“Select collaboration tools carefully to keep data secure” by Tim Holman, writing in Computer Weekly
How can businesses of all sizes ensure that employees are able to collaborate effectively without the risk of compromise to the company IT network or systems?
Secure collaboration between internal and external teams is essential for project success, but using free or cheap tools can lead to security failings.
For example, the popular collaboration tool Slack was hacked in February 2015, when 500,000 email addresses and other personal data were leaked.
I would suggest carefully creating your own secure collaborative system, as long as it matches the user friendliness your team is used to. Your employees will then commit to using the new collaborative tool, rather than preferring to shortcut to low-security alternatives.
Ensure the system easily integrates with your existing IT processes and infrastructure, such as content management systems, mobile device management and digital rights management systems. This safeguards your security controls and guarantees they are consistently applied across all your IT services.

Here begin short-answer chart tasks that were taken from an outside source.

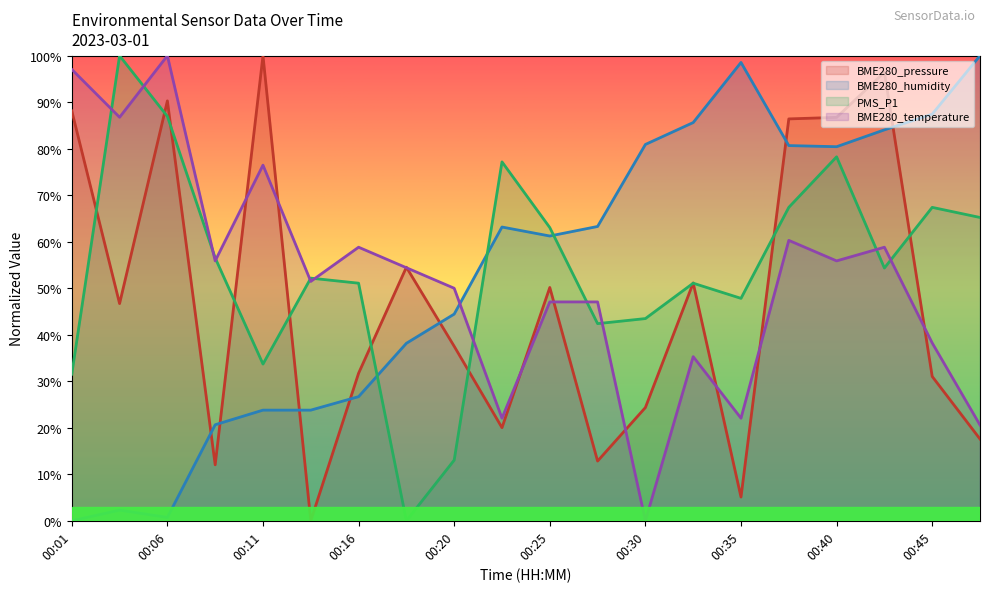

Which series changed the most between 00:25 and 00:47?

BME280_humidity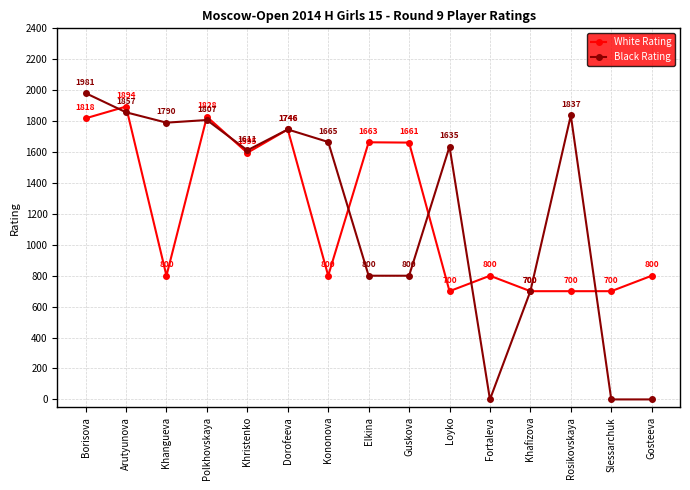

How many distinct data groups are displayed?

2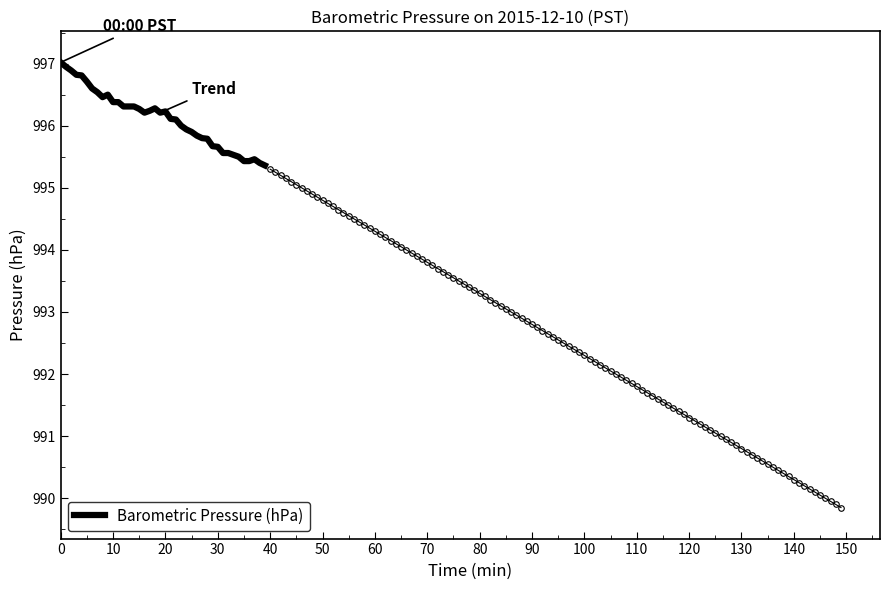

Is it true that the value at 36 is 995.4?

True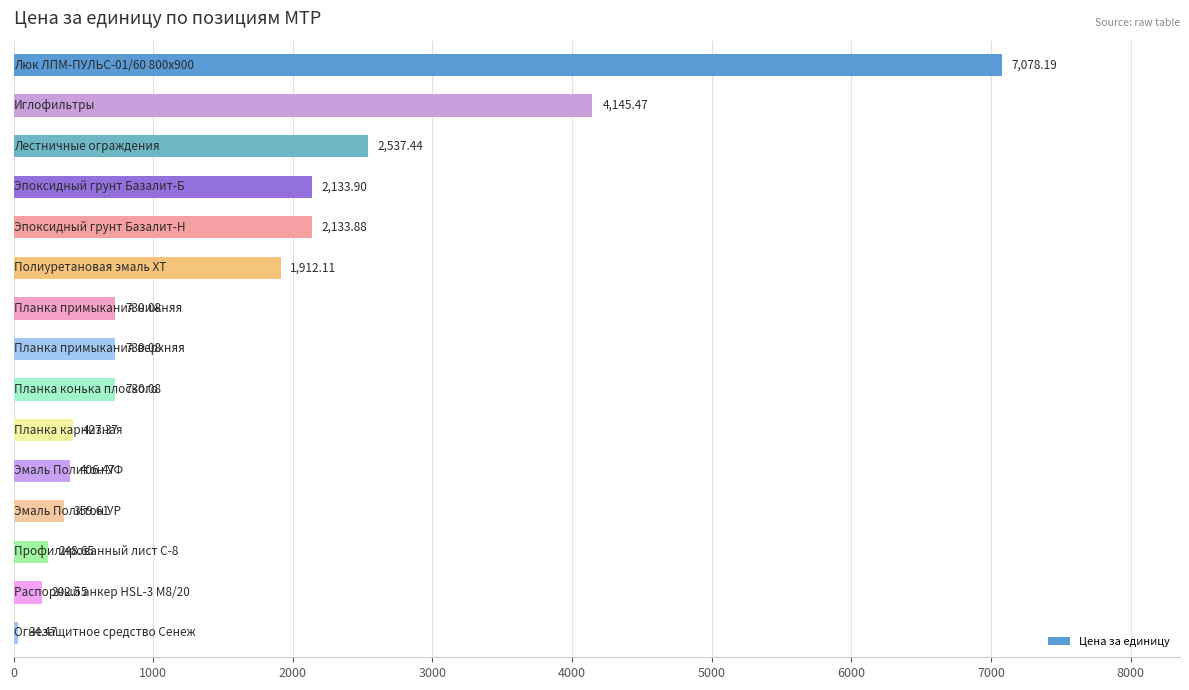

What is the average value?

1587.4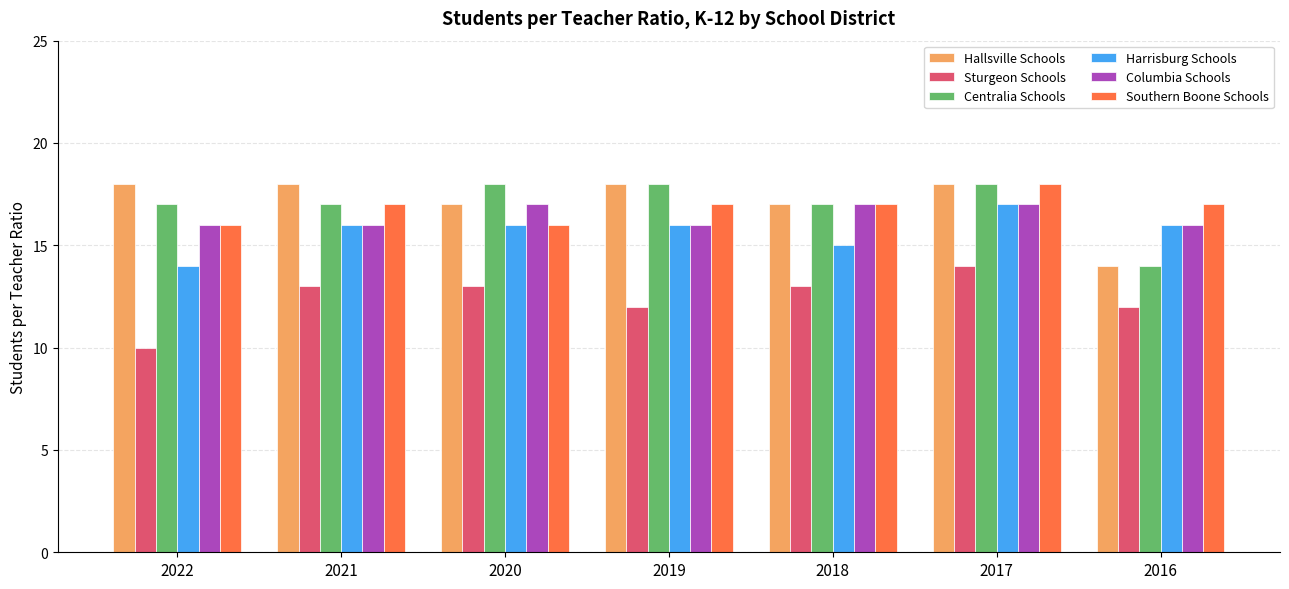

True or false: Hallsville Schools has a value of 30 at 2018.

False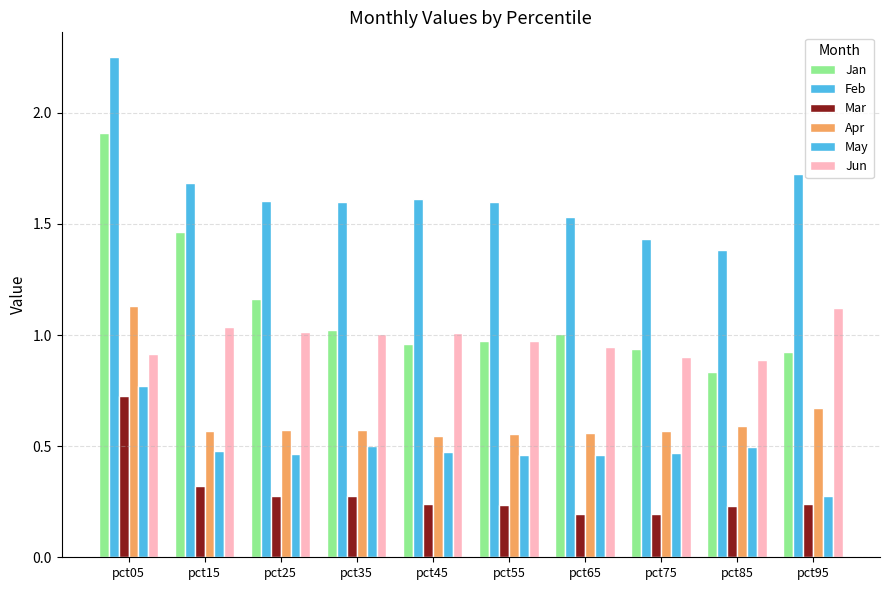

What is the approximate value of Mar at pct05?

0.7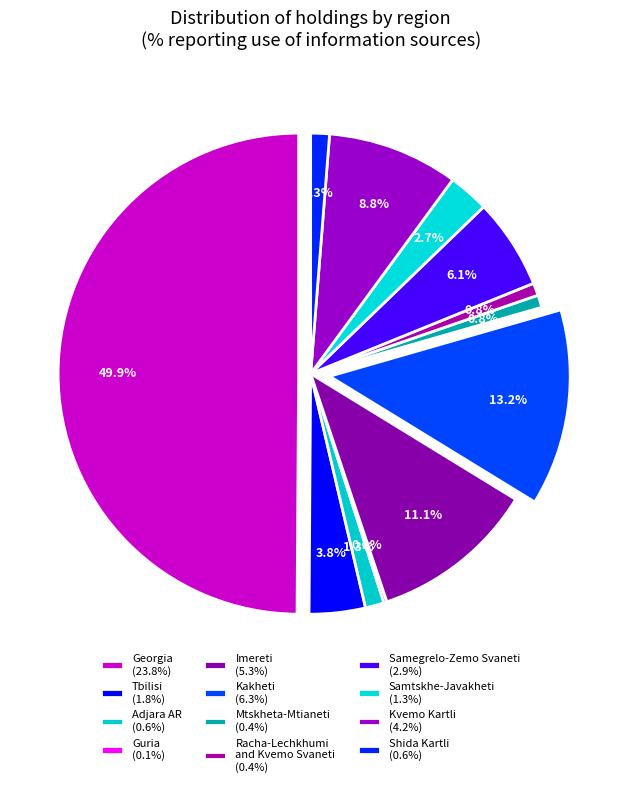

To the nearest percent, what is the average slice percentage?

8%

A system that easily integrates with your business software will prevent duplication of time and data. Make sure your system has robust search and analytical capabilities to allow drill-down into your business information, to find a file or a document.
It goes almost without saying that employees have to comply with company policy on the appropriate use and protection of computing devices and networks. As ever, employee communication and training about the security risks involved are also very important aspects of enforcing this policy.
Creating a great secure collaborative platform takes a lot of time and effort, and much can be written about the correct steps to take. It is important to stop your employees from signing up to free or low-cost individual file-sharing accounts, which could mean your company is exposed to significant compliance risks. Otherwise you will not have any visibility or control over the information being accessed and it is impossible to know just how exposed your company is to a data breach.